§ **PAGE EXCERPT**:
....
Health and wellbeing for 2020 

The Inverness Leisure Centre retains its full range of facilities and services, with no further funding cuts being imposed. There is widespread recognition that, next to Raigmore Hospital, this is the most important building in the city. At the same time, the centre’s management team decides to raise monthly charges across the board by £5, which would still leave it as the cheapest and best value for money leisure venue in Scotland. The additional money would be spent, where necessary, on providing an even better and more modern standard of equipment. The centre continues to buzz with vitality and energy, playing a key role in ensuring more and more people benefit from a venue which offers the chance of better health, better fitness and an improved sense of wellbeing in 2020 for everyone who goes there.

Inverness news and views forges ahead

Inverness news and views launched last January, and at the end of our first full year, whether our hopes and expectations as above are realised or not, we’ll continue to cover issues in  a way you won’t find anywhere else, as we forge ahead into a new year and a new decade. 

And last, but by no means least, we wish a Very Happy New Year to all our readers, regardless of differing views and perspectives. See you in 2020.

One thought on “In the year 2525…

  1. Enjoyed your posts very much throughout 2019.
    Look forward to reading them in 2020.
    Happy and prosperous New Year to all leavers, remainers and incomers. We are all Jock Thomson’s bairns.
....
§ **WORK ORDER 1**: In the page excerpt, by how much does the Inverness Leisure Centre's management team decide to raise monthly charges?
§ **WORK ORDER 2**: Extract everything in the page excerpt from "Inverness news and views launched" down to "Jock Thomson’s bairns.".
Work from the page excerpt alone.
....
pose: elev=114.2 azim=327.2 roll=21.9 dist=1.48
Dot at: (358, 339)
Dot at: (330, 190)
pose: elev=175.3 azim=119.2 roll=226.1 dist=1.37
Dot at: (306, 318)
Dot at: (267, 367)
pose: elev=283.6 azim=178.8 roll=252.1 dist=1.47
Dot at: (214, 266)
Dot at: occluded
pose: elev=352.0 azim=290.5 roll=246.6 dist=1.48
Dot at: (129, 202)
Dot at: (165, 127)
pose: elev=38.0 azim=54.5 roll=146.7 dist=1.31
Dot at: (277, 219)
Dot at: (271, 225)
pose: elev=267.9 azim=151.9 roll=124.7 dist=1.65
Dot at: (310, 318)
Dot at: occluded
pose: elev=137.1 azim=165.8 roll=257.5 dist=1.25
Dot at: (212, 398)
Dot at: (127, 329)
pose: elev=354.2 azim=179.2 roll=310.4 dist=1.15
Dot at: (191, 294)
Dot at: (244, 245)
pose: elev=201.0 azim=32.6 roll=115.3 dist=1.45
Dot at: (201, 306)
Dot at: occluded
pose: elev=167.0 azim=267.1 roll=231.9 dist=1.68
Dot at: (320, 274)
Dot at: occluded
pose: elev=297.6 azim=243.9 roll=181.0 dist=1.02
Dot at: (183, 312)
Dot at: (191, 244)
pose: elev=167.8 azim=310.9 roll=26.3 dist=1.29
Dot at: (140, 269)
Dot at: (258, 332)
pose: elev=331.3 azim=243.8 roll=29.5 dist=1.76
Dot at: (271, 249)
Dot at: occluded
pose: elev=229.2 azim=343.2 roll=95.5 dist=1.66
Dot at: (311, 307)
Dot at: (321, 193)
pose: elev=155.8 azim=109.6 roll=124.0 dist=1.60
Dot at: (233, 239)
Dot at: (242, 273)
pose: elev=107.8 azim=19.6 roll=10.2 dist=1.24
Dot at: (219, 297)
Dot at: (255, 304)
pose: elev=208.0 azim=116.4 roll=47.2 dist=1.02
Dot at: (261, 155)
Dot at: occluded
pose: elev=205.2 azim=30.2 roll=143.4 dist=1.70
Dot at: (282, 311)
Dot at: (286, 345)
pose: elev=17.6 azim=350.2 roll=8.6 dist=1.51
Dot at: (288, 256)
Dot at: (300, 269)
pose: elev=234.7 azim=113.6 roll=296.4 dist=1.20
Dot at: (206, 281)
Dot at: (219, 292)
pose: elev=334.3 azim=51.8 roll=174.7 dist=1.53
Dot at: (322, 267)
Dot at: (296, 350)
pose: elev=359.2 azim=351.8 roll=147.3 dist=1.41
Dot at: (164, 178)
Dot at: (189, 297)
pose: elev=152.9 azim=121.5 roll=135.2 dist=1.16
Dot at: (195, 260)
....
§ **WRITTEN SOLUTION 1**: By £5 across the board.

§ **WRITTEN SOLUTION 2**:
Inverness news and views launched last January, and at the end of our first full year, whether our hopes and expectations as above are realised or not, we’ll continue to cover issues in  a way you won’t find anywhere else, as we forge ahead into a new year and a new decade. 

And last, but by no means least, we wish a Very Happy New Year to all our readers, regardless of differing views and perspectives. See you in 2020.

One thought on “In the year 2525…

  1. Enjoyed your posts very much throughout 2019.
    Look forward to reading them in 2020.
    Happy and prosperous New Year to all leavers, remainers and incomers. We are all Jock Thomson’s bairns.